__Task objective__: The response must consist of the lines below from the one with "an SSH server." through the one with "- When the user", exactly as they appear and with both ends kept.

▼

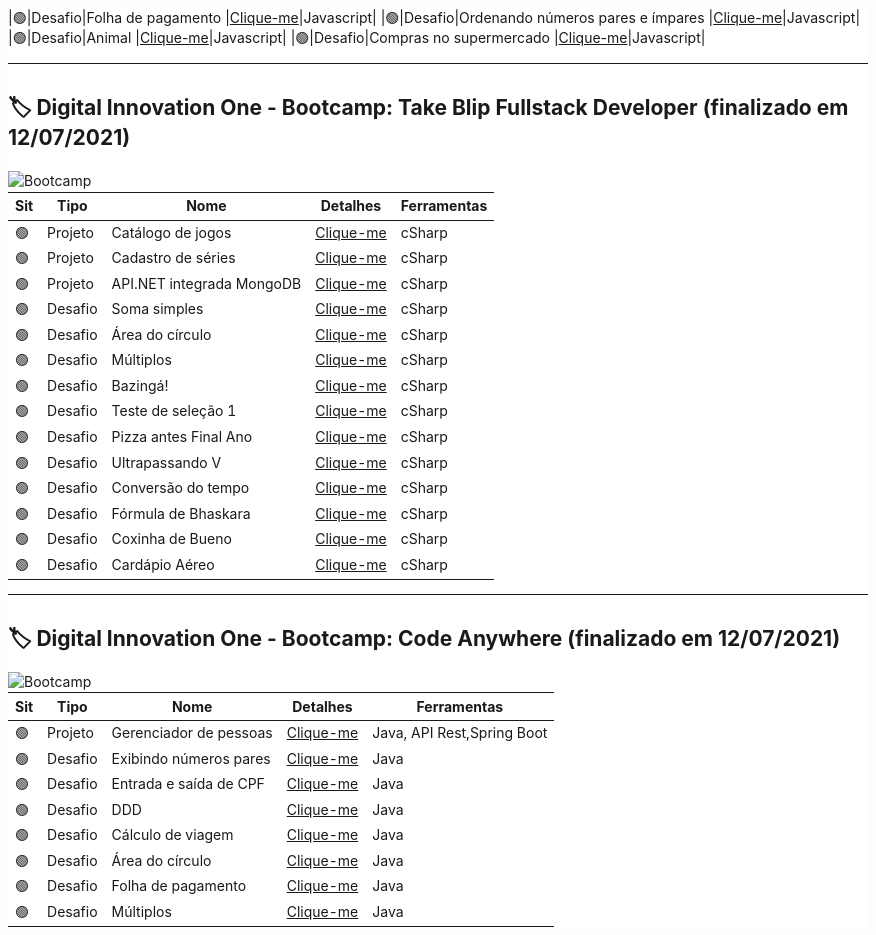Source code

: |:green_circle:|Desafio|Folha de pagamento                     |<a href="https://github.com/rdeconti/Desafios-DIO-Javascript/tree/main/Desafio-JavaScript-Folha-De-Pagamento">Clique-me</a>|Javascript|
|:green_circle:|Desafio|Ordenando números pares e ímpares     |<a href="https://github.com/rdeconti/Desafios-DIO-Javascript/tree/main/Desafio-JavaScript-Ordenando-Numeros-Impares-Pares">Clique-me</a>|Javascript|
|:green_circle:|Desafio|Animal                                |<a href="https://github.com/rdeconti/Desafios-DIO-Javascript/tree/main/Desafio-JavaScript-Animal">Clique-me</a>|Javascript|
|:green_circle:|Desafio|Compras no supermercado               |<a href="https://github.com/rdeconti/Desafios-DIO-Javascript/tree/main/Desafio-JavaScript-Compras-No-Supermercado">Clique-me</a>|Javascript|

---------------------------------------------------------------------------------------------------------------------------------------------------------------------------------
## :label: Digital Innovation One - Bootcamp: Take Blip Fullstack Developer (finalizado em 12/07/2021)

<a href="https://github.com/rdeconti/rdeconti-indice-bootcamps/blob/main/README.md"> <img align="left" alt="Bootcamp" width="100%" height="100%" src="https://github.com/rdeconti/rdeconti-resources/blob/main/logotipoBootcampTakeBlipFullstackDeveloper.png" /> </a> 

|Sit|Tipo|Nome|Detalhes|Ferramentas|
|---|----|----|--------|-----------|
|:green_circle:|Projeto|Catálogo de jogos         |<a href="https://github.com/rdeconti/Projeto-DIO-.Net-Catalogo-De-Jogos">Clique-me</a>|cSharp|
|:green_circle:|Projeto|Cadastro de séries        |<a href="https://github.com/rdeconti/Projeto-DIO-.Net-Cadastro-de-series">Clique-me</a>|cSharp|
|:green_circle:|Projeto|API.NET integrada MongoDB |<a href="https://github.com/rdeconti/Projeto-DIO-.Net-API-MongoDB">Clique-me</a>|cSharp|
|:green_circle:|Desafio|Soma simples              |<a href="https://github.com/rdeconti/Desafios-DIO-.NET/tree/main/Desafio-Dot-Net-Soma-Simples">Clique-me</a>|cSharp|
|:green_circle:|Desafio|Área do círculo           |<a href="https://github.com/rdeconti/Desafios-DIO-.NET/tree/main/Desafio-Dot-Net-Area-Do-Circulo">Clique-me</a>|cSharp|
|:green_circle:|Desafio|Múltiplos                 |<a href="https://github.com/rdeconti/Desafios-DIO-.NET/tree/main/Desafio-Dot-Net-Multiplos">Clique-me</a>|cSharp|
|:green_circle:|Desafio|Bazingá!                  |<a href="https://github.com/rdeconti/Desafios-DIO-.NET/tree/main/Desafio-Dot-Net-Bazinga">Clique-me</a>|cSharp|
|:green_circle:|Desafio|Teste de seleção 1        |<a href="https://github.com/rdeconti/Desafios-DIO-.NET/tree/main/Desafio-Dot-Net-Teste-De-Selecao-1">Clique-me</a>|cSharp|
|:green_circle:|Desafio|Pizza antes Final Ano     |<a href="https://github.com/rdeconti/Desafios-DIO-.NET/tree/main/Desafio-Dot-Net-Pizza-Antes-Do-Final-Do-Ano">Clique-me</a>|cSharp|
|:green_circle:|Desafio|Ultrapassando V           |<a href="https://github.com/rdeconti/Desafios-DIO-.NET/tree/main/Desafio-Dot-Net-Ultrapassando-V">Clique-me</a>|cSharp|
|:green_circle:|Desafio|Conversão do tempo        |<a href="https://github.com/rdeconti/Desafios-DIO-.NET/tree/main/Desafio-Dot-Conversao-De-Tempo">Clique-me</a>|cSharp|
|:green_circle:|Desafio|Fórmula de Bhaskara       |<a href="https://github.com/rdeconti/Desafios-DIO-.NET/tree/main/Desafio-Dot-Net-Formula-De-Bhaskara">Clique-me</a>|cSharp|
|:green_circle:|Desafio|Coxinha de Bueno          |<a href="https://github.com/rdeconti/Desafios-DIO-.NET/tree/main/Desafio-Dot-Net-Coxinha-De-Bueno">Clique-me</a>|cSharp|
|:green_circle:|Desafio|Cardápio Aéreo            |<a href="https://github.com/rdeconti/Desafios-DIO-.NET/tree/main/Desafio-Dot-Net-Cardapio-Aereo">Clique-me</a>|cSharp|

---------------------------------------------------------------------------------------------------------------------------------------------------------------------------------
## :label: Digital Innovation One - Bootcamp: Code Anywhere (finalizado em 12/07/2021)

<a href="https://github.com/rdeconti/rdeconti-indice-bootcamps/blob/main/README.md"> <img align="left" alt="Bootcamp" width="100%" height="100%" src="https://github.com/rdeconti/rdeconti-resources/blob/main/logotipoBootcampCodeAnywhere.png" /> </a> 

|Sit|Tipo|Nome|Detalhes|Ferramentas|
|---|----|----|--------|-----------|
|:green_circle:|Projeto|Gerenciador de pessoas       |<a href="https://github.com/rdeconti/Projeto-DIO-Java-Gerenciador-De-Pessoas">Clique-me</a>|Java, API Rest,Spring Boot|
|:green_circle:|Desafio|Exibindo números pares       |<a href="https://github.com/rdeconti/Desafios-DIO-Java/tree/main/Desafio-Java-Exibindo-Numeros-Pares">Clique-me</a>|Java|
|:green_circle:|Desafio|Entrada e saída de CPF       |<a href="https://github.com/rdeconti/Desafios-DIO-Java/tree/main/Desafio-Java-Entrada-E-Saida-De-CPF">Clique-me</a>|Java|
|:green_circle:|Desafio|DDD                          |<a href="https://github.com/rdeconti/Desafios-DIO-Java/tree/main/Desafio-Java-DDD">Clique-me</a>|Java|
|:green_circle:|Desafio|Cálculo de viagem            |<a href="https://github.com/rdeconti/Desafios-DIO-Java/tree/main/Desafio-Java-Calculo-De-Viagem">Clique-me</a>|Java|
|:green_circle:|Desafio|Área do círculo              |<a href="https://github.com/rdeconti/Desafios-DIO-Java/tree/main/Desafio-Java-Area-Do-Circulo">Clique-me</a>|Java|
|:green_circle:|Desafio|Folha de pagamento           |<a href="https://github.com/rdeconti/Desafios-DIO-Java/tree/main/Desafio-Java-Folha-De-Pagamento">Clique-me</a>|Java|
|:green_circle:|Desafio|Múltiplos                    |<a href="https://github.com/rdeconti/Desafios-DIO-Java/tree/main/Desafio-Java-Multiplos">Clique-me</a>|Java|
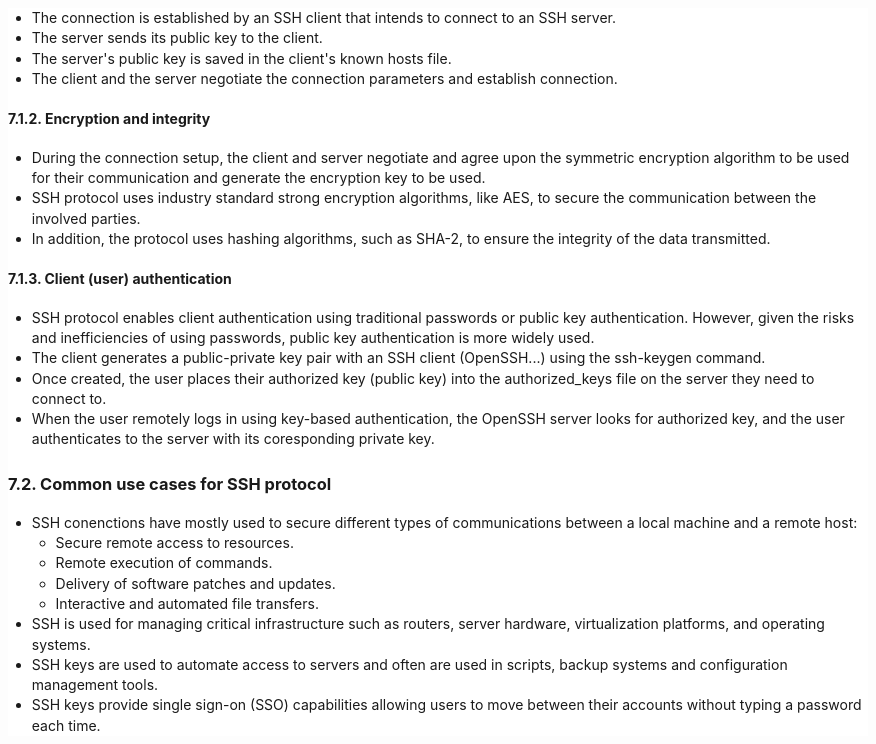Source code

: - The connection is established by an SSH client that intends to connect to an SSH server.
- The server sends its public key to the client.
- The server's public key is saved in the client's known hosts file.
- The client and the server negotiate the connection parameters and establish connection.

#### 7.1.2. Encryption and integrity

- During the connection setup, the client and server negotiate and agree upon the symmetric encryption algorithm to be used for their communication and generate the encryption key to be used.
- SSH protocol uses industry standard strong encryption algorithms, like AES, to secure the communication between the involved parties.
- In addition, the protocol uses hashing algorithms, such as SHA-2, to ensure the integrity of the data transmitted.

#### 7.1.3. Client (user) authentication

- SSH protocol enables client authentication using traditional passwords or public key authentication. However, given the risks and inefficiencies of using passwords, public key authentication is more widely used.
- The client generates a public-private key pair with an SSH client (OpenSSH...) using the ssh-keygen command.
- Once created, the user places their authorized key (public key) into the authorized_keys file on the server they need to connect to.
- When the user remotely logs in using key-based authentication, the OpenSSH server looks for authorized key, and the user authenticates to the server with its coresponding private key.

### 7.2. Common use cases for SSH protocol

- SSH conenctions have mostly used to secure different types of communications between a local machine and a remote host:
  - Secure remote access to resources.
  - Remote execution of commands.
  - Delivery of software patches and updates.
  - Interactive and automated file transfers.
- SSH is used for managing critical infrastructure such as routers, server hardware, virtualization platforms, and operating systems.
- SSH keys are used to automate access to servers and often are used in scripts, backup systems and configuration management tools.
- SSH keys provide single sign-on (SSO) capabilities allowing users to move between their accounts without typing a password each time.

▲

__Solved exercise__:
: - The connection is established by an SSH client that intends to connect to an SSH server.
- The server sends its public key to the client.
- The server's public key is saved in the client's known hosts file.
- The client and the server negotiate the connection parameters and establish connection.

#### 7.1.2. Encryption and integrity

- During the connection setup, the client and server negotiate and agree upon the symmetric encryption algorithm to be used for their communication and generate the encryption key to be used.
- SSH protocol uses industry standard strong encryption algorithms, like AES, to secure the communication between the involved parties.
- In addition, the protocol uses hashing algorithms, such as SHA-2, to ensure the integrity of the data transmitted.

#### 7.1.3. Client (user) authentication

- SSH protocol enables client authentication using traditional passwords or public key authentication. However, given the risks and inefficiencies of using passwords, public key authentication is more widely used.
- The client generates a public-private key pair with an SSH client (OpenSSH...) using the ssh-keygen command.
- Once created, the user places their authorized key (public key) into the authorized_keys file on the server they need to connect to.
- When the user remotely logs in using key-based authentication, the OpenSSH server looks for authorized key, and the user authenticates to the server with its coresponding private key.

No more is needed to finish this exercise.